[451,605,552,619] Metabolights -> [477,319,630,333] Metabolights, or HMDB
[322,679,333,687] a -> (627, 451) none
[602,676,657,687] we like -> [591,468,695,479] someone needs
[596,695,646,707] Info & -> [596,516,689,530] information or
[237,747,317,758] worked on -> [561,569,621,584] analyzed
• • •
## Work request
Copy each line of the material exactly as shown.

## Written solution
[451,605,552,619] Metabolights -> [477,319,630,333] Metabolights, or HMDB
[322,679,333,687] a -> (627, 451) none
[602,676,657,687] we like -> [591,468,695,479] someone needs
[596,695,646,707] Info & -> [596,516,689,530] information or
[237,747,317,758] worked on -> [561,569,621,584] analyzed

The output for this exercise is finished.